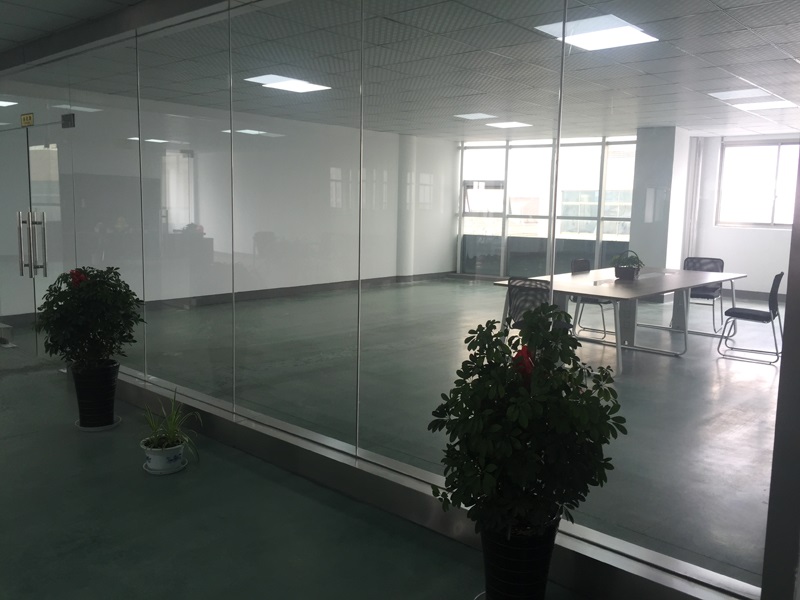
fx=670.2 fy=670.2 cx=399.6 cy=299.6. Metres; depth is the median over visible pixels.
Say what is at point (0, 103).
ceiling light
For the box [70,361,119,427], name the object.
plant pot
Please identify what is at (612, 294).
conference table
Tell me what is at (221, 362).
glass partition wall
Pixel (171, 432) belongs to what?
::::::
Action item
A word-for-word restatement of the records above from the line containing "Tell me what is at (221, 362)." to their final line is all the answer should hold.

Answer space
Tell me what is at (221, 362).
glass partition wall
Pixel (171, 432) belongs to what?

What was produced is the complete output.